Open Chillee opened 4 months ago
convert_hf_checkpoint.py fails with following error for gemma-7b -
Model config {'block_size': 2048, 'vocab_size': 256000, 'n_layer': 28, 'n_head': 16, 'dim': 3072, 'intermediate_size': 24576, 'n_local_heads': 16, 'head_dim': 192, 'rope_base': 10000, 'norm_eps': 1e-05}
Traceback (most recent call last):
File "scripts/convert_hf_checkpoint.py", line 111, in <module>
convert_hf_checkpoint(
File "......../site-packages/torch/utils/_contextlib.py", line 115, in decorate_context
return func(*args, **kwargs)
File "scripts/convert_hf_checkpoint.py", line 91, in convert_hf_checkpoint
q = permute(q, config.n_head)
File "scripts/convert_hf_checkpoint.py", line 62, in permute
w.view(n_head, 2, config.head_dim // 2, dim)
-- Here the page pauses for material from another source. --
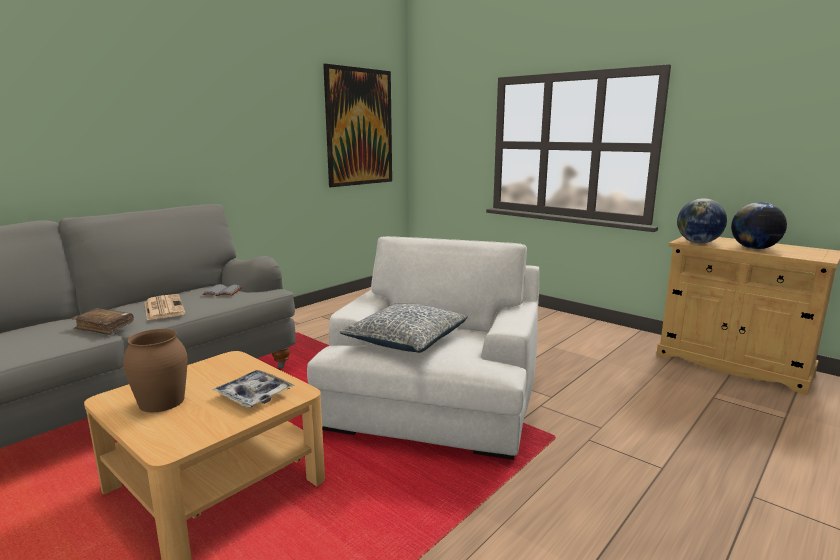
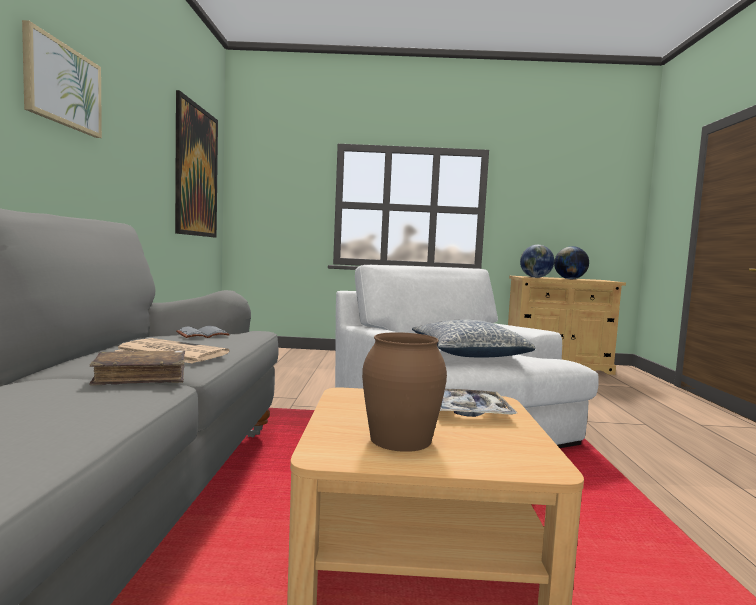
camera: 40 degrees left, 10 degrees down
none -> picture [22,20,102,138]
RuntimeError: shape '[16, 2, 96, 3072]' is invalid for input of size 12582912
The issue is with ModelArgs.head_dim
being computed as 192 but HF config dictates it to be 256. I tried by forcing it but then it fails during inferencing with the following error for each layer -
size mismatch for layers.0.attention.wo.weight: copying a param with shape torch.Size([3072, 4096]) from checkpoint, the shape in current model is torch.Size([3072, 3072]).
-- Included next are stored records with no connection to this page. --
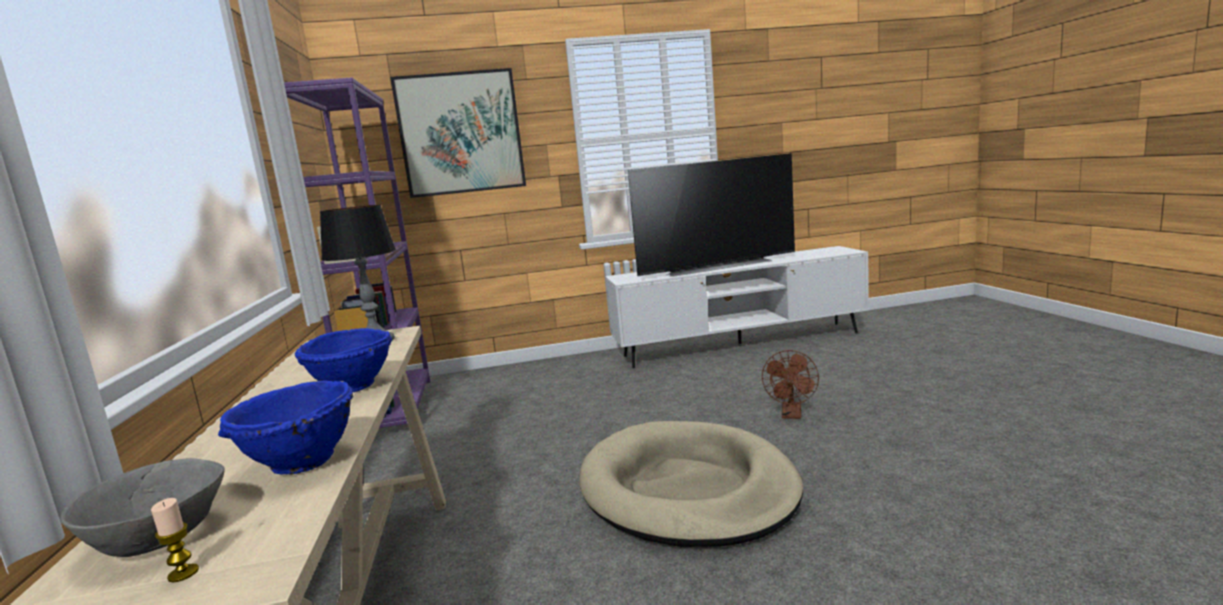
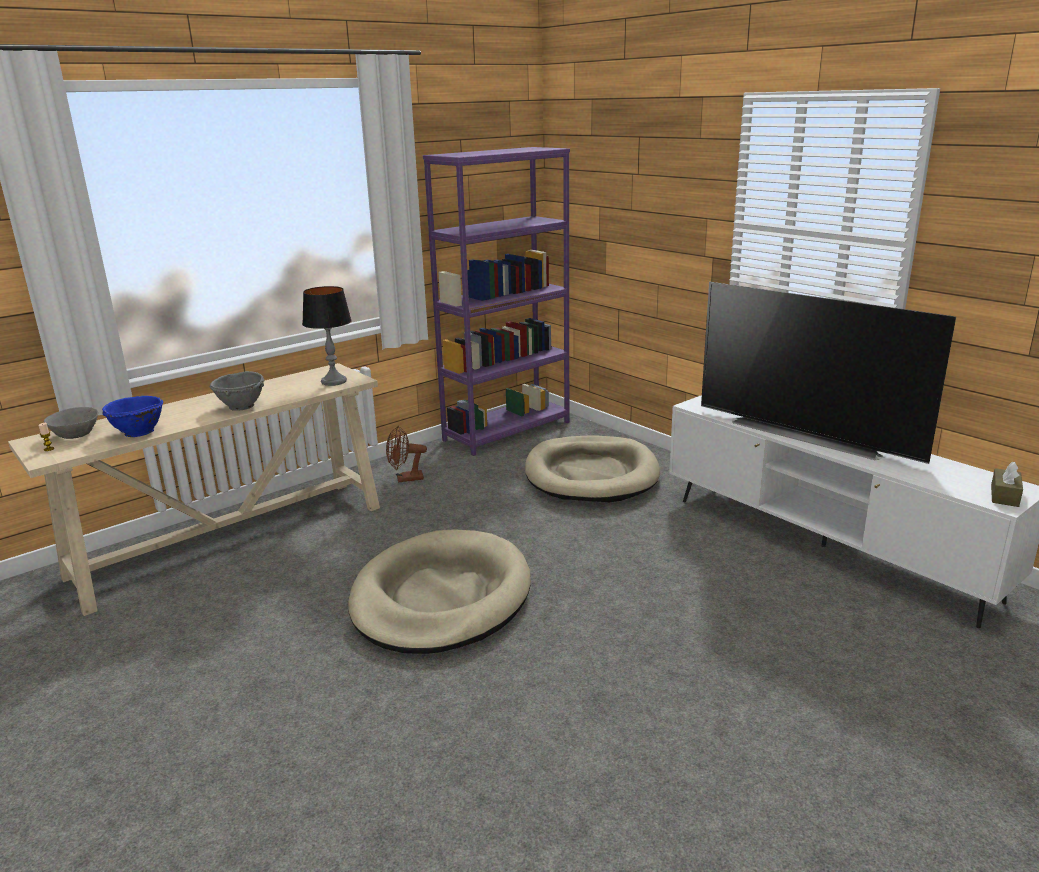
camera: 60 degrees right, 10 degrees up
blue bowl [295,328,392,392] -> grey bowl [210,371,265,411]
picture [390,68,526,198] -> none
brown fan [762,350,819,419] -> brown fan moved to [386,425,427,483]
none -> beige dog bed [525,436,660,502]
none -> brown tissue box [991,461,1023,507]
Same error as @shaahji saw above. I tried with config {'dim': 3072, 'vocab_size': 256000, 'n_layer': 28, 'n_head': 16, 'n_local_heads': 16, 'intermediate_size': 24576}
according to gemma-7b/config.json
{
"architectures": [
"GemmaForCausalLM"
],
"attention_bias": false,
"attention_dropout": 0.0,
"bos_token_id": 2,
"eos_token_id": 1,
"head_dim": 256,
"hidden_act": "gelu",
"hidden_size": 3072,
"initializer_range": 0.02,
"intermediate_size": 24576,
"max_position_embeddings": 8192,
"model_type": "gemma",
"num_attention_heads": 16,
"num_hidden_layers": 28,
"num_key_value_heads": 16,
"pad_token_id": 0,
"rms_norm_eps": 1e-06,
"rope_scaling": null,
"rope_theta": 10000.0,
"torch_dtype": "bfloat16",
"transformers_version": "4.38.0.dev0",
"use_cache": true,
"vocab_size": 256000
}
It seems like we force setting 'head_dim':256
, the 'dim' will be bumped to 4096. Also I've no idea where the number "12582912" comes from. It's like a puzzle to figure out how those numbers are mapped and determined. @Chillee could you elaborate?
I added support for gemma-7b. The main non-trivial component here was that head_dim * n_heads != dim
, so some parts of the model definition needed to be patched.
I'm getting 83 tok/s for fp16
cc: @guangy10 @shaahji
Can you extend support for gemma-7b as well?